Im Herbst 2025 wird in Dorsten ein neues Stadtoberhaupt gewählt. Sechs Kandidaten stellen sich zur Wahl, mit unterschiedlichen beruflichen Hintergründen, politischen Ausrichtungen und persönlichen Vorstellungen.
Es antworten:
- CDU – Tobias Stockhoff, amtierender Bürgermeister
- SPD – Julian Henning Fragemann
- Bündnis 90/Die Grünen – Claas Römer
- AfD – Jürgen Chmielecki
- Die PARTEI – Boris Benkhoff
- Die LINKE – Maurice Fröhlich

Unter welchen Bedingungen wären Sie bereit, neue Schulden aufzunehmen?
Tobias Stockhoff

„Schulden können als Ausnahme dann vertretbar sein, wenn wir bleibende Werte schaffen, von denen die Generation nach uns profitiert.
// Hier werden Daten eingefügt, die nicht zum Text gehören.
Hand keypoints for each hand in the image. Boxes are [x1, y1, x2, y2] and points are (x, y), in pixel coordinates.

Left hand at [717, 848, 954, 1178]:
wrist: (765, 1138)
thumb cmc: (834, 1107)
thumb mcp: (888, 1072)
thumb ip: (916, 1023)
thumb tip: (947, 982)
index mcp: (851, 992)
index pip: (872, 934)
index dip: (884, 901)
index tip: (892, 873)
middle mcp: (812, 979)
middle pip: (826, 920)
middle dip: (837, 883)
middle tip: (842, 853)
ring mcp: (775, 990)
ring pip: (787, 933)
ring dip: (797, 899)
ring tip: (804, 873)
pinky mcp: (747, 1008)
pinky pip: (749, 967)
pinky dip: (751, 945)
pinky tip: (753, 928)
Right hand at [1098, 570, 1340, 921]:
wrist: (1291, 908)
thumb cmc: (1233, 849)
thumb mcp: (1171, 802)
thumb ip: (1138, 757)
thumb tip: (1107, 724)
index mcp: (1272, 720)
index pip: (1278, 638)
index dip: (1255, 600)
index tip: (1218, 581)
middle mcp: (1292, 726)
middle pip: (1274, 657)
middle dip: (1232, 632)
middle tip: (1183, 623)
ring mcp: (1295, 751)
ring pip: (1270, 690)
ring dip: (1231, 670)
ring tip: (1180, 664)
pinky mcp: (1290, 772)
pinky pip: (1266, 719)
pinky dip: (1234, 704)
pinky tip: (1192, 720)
Das kann man mit dem Eigenheim vergleichen. Wir bauen gerade mein Elternhaus in Wulfen um und unsere Tochter wird es einmal erben. Dafür nehmen wir einen Kredit auf, den wir abzahlen, anstatt Miete zu zahlen. Übertragen auf die Stadt heißt das: Nachhaltige Investitionen in Infrastruktur durch Kredite zu finanzieren, halte ich für vertretbar, weil wir unseren Nachfolgern damit zugleich Werte hinterlassen. Aber wir dürfen nicht heute auf Pump leben und unseren Kindern nur die Schulden vererben, um jetzt damit Vergünstigungen zu finanzieren. Das wäre ein Vergehen an unseren Kindern und Enkelkindern“.
Julian Henning Fragemann

„Siehe auch Nr. 4. Bei einem Sanierungsstau von rund 150 Millionen Euro muss die Sanierung von Kitas, Schulen und Straßen Vorrang haben“.
Claas Römer

„Grundsätzlich brauchen wir eine bessere Finanzausstattung durch das Land und den Bund. Neue Schulden sind dann vertretbar, wenn sie langfristigen Zielen wie dem Klimaschutz oder der Investition in Schulen und Kitas dienen. Denn in diesen Fällen ist es besser, frühzeitig proaktiv zu agieren, als später reagieren zu müssen.“
Jürgen Chmielecki

„Ich möchte möglichst keine neuen Schulden aufnehmen, weil Dorsten schon eine sehr große Schuldenlast hat. Ich möchte neue Schulden vermeiden. Es gibt aber jede Menge, was in Dorsten zu verbessern wäre und wofür ich investieren würde. Zum Beispiel Mobilität ÖPNV, Schule, Bildung, Straßen und so weiter.“
Boris Benkhoff

„a) Nach reiflicher fachlicher Beratung, hoffentlich unter sehr günstigen Bedingungen.
b) Kitas, Schulen, Pflege, Gesundheit, Infrastruktur, Mobilität, Krisenvorsorge – um nur mal ein paar zu nennen“.
Maurice Fröhlich

„Die Grenzen, in denen wir uns überhaupt noch finanziell frei bewegen können, werden von Jahr zu Jahr kleiner. Die Neuaufnahme von Schulden muss ernsthaft durchdacht und geprüft werden, andernfalls machen wir uns durch Zinsabzahlungen noch vollständig handlungsunfähig. Dennoch müssen wir uns auch bewusst machen, dass die Infrastruktur unserer Stadt allmählich unter unseren Füßen wegbricht. Straßen, Schulen, öffentliche Gebäude: Je länger man mit einer Sanierung wartet, umso teurer wird der Neubau. Daher muss als Erstes der Investitionsstau abgegolten werden, und dafür sind auch neue Schulden ein legitimes Mittel. Denn noch länger zu warten bedeutet zwangsläufig deutlich höhere Kosten in der Zukunft.“
Morgen stellen wir die Frage: Wie bewerten Sie den aktuellen Umgang mit Flächenverbrauch, Wohnraumentwicklung und Innenverdichtung in Dorsten?
Hinweis der Redaktion: Die Reihenfolge der Antworten richtet sich nach der aktuellen Sitzverteilung im Gemeinderat und entspricht zugleich der späteren Reihenfolge auf dem Stimmzettel gemäß § 32 der Kommunalwahlordnung NRW.